Expenditures of Overseas Filipino Workers (OFWs)
Of the 592 households included in the survey that received OFW remittances in Q3 2014, 95.9 percent used the remittances that they received to purchase food. More than two-thirds (67.1 percent) of the OFW households allocated part of their remittances for education, 56.3 percent for medical expenses and 42.7 percent for debt payments. The percentage of OFW households that utilized their remittances for savings remained strong at 39.7 percent, albeit lower than the 46.6 percent recorded in Q2 2014. Similarly, those that allocated their remittances for investment and for the purchase of consumer durables and house decreased. Meanwhile, those that apportioned part of their remittances to purchase cars/motor vehicles remained steady.
About the survey
The Q3 2014 CES was conducted during the period 1 – 12 July 2014. The CES samples were drawn from the Philippine Statistics Authority-National Statistics Office’s (PSA-NSO) Master Sample List of Households, which is considered a representative sample of households nationwide. The CES sample households were generated using a stratified multi-stage probability sampling scheme.

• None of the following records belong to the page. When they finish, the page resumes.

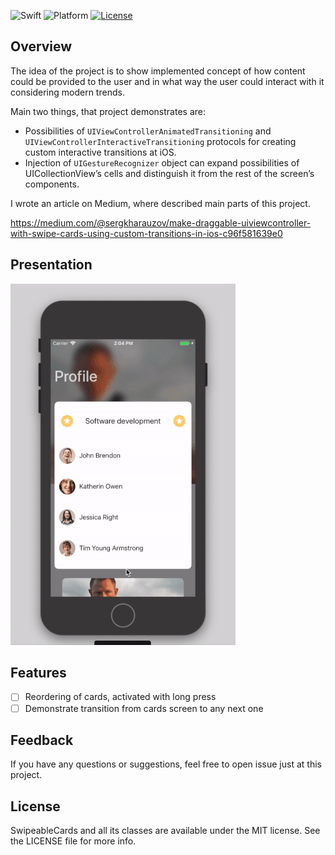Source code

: ![Swift](https://img.shields.io/badge/Swift-5.0-orange.svg)
![Platform](https://img.shields.io/badge/platform-iOS-lightgrey.svg)
[![License](https://img.shields.io/badge/license-mit-blue.svg)](https://doge.mit-license.org)

## Overview
The idea of the project is to show implemented concept of how content could be provided to the user and in what way the user could interact with it considering modern trends. 

Main two things, that project demonstrates are:

- Possibilities of `UIViewControllerAnimatedTransitioning` and `UIViewControllerInteractiveTransitioning` protocols for creating custom interactive transitions at iOS.
- Injection of `UIGestureRecognizer` object can expand possibilities of UICollectionView’s cells and distinguish it from the rest of the screen’s components.

I wrote an article on Medium, where described main parts of this project.

https://medium.com/@sergkharauzov/make-draggable-uiviewcontroller-with-swipe-cards-using-custom-transitions-in-ios-c96f581639e0

## Presentation
<p align="left">
<img src="https://github.com/Kharauzov/SwipeableCards/blob/master/demo.gif" width="360px" height="578px"/>
</p>

## Features
- [ ] Reordering of cards, activated with long press
- [ ] Demonstrate transition from cards screen to any next one

## Feedback
If you have any questions or suggestions, feel free to open issue just at this project.

## License
SwipeableCards and all its classes are available under the MIT license. See the LICENSE file for more info.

It has a total sample size of 6,106 households, of which 3,031 (49.6 percent) were from NCR and 3,075 (50.4 percent) from AONCR. Of the total sample size, 5,948 households responded to the survey equivalent to a response rate of 97.4 percent (from 97.5 percent in the last quarter’s survey). This consists of 2,967 households or 97.9 percent (from 97.9 percent) in NCR and 2,981 households or 96.9 percent (from 97 percent) in AONCR.